Começou nesta quarta-feira e continua até esta quinta-feira, o encontro entre lideranças do Brasil, representado por Roraima, e da Venezuela visando negócio futuros para a exportação de carne do Brasil. O objetivo desses dois dias de debates informar ao país vizinho que a produção de carne do Brasil está livre do mal da aftosa, o que por muitos anos prejudicou a comercialização brasileira com países do mundo inteiro. O primeiro dia do encontro aconteceu na sede do Sistema OCB/RR e atraiu vários cooperados de pecuária e leite, além de representantes do Governo de Roraima. 

 "O Brasil lutou por muitos anos para alcançar essa referência de uma nação livre da aftosa. É claro que isso nos deixa muito felizes. Mas agora o que nós queremos é mostrar ainda mais o nosso potencial de exportação. Roraima é um Estado onde muitos investidores querem estar e nós não podemos deixar uma oportunidade como essa passar.", disse o Presidente dos Sistemas FAERR/SENAR e OCB/RR, Sílvio de Carvalho.

A Comitiva Venezuela está representada pelo Presidente da Federação Nacional dos Ganaderos da Venezuela (FEDENAGA), Armando Chacin, que falou da importância desse encontro entre as duas nações visando negócios futuros. "Eu acredito que temos grandes chances de progredirmos com as negociações entre Brasil e Venezuela. Esse primeiro momento é o pontapé inicial para nos aproximarmos.", comentou Chacin.

Além de Chacin esteve presente a Diretora do Instituto Venezuelano do Leite e Carne (INVELECAR), Khaty Araque; e os pecuaristas venezuelanos, Neol Naar e Carlos Arenas.

O Brasil é totalmente reconhecido, com certificado internacional de zona livre da aftosa pela Organização Mundial de Saúde Animal (OIE), o que abre muitas portas a empresários do setor. Aliás, o Brasil se tornou um dos mais importantes membros das OIE. As zonas livres com vacinação tornaram-se cada vez mais amplas ao longo dos anos e alcançaram o restante do País.

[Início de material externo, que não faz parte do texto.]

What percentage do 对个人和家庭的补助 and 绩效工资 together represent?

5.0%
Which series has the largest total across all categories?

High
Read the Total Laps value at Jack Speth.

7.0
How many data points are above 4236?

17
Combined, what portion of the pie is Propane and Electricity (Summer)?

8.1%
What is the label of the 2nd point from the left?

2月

Na tarde desta quarta, os lideres visitarão o Frigorífico Frigo10, um dos frigoríficos com melhor estrutura de produção na América Latina.

Aftosa no Brasil

O primeiro registro oficial de febre aftosa no Brasil foi no Triângulo Mineiro, em 1895. Os focos na América do Sul coincidiram com a importação de animais da Europa e com surgimento da indústria frigorífica no Brasil.

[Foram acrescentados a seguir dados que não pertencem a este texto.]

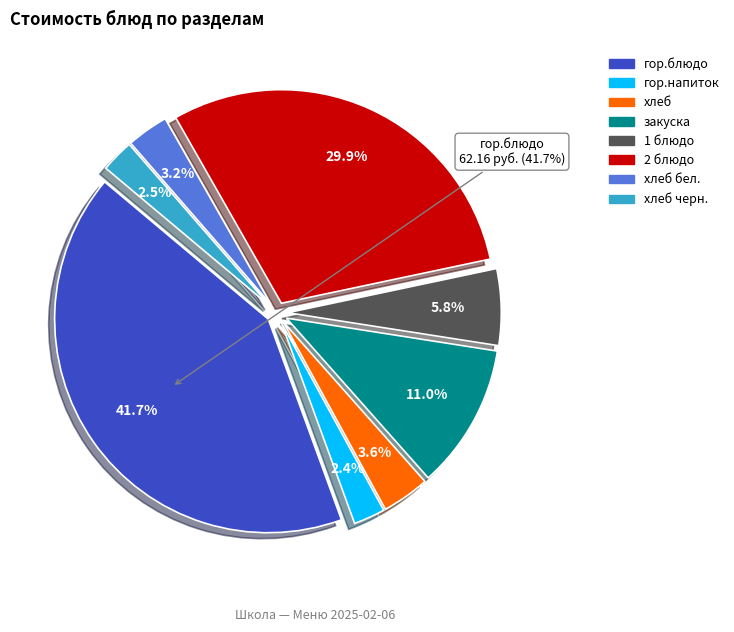

What portion of the pie excludes хлеб черн.?

97.5%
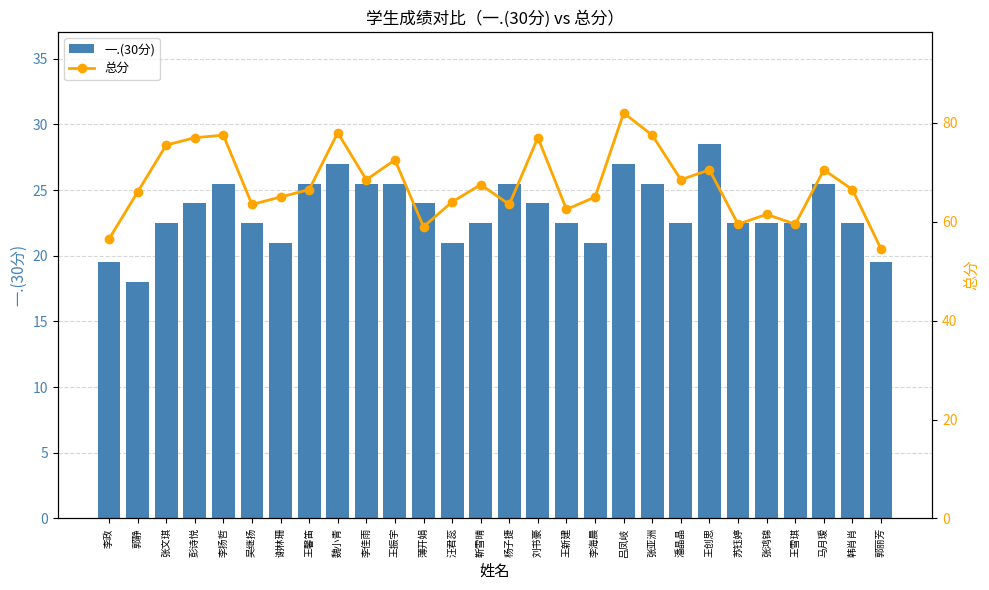

Which category has the lowest value across all series?

郭静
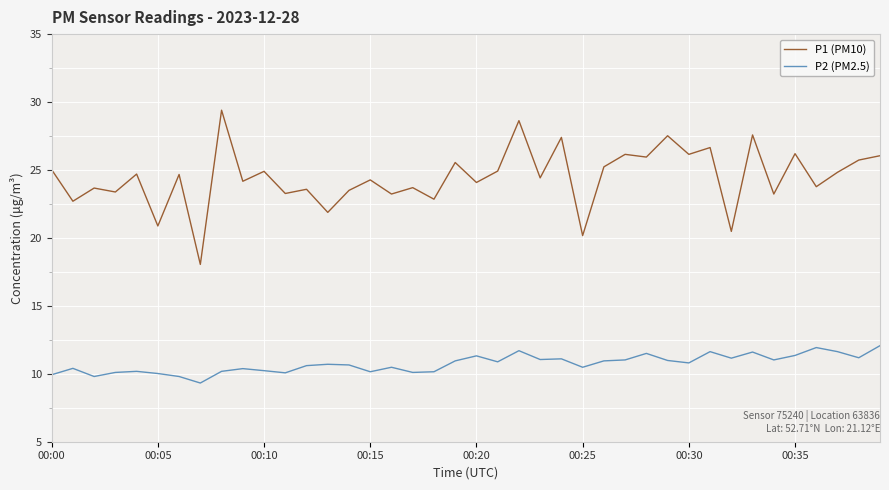

Does the chart display data point markers on the line(s)?

No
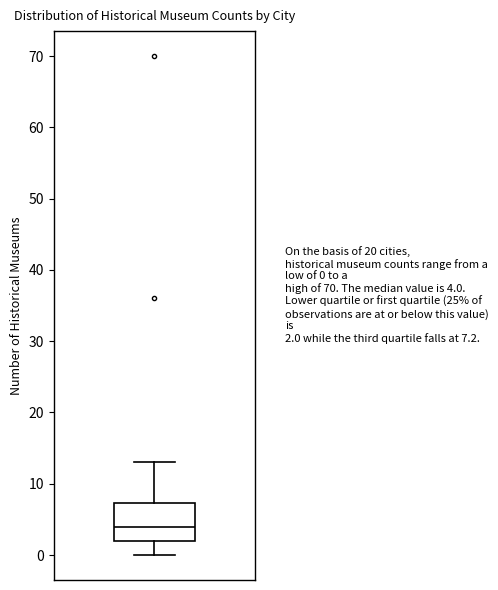

Read this box plot against the y-axis: the position of the median line, the range covered by the box, and the ends of both whiskers. The values are not printed on the chart, so give them approximately, as read against the axis.

median 4, box 2 to 7, whiskers 0 to 13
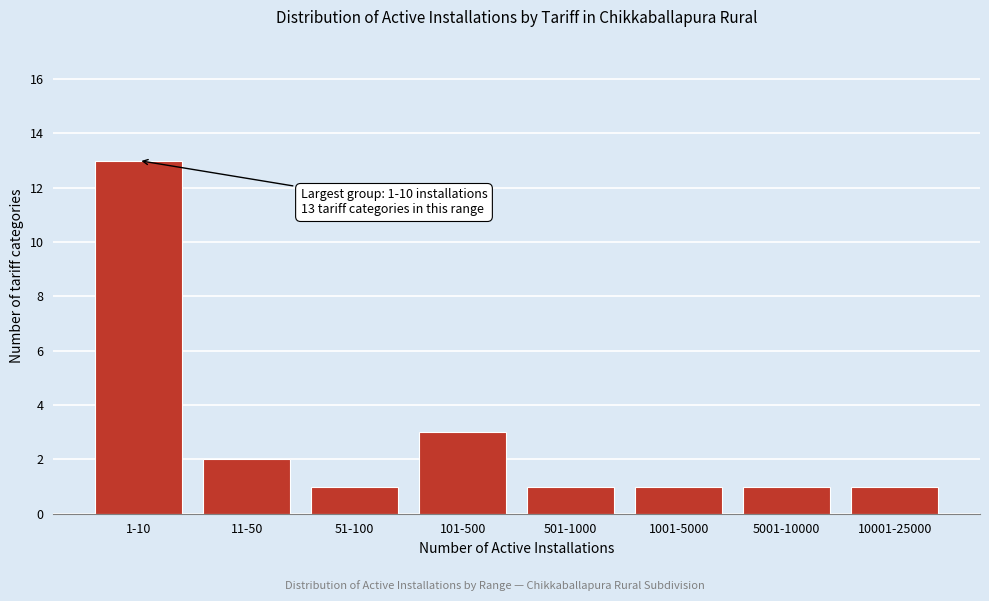

Reading left to right, what are all the values shown in this chart?

1-10=13	11-50=2	51-100=1	101-500=3	501-1000=1	1001-5000=1	5001-10000=1	10001-25000=1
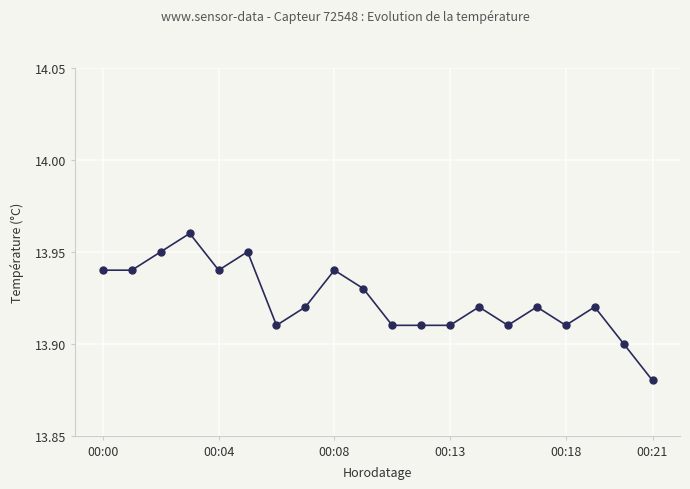

True or false: the data has more than 1 interior local peaks.

True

Em 1951, foi criado o Centro Pan Americano da Aftosa e reconhecida a necessidade de ações conjuntas entre os países do continente. Já em 1992, o Ministério da Agricultura criou o Programa Nacional de Erradicação da Febre Aftosa, com a adoção de medidas regionais e da campanha sistemática da vacinação.

O último foco de aftosa foi registrado no município de Japorã, Mato Grosso do Sul, em 14 abril de 2006. Hoje, o Brasil tem o maior rebanho comercial do mundo, com 218,7 milhões de cabeças de bovinos e búfalos. É também o maior exportador de carne com vendas para mais de 140 países.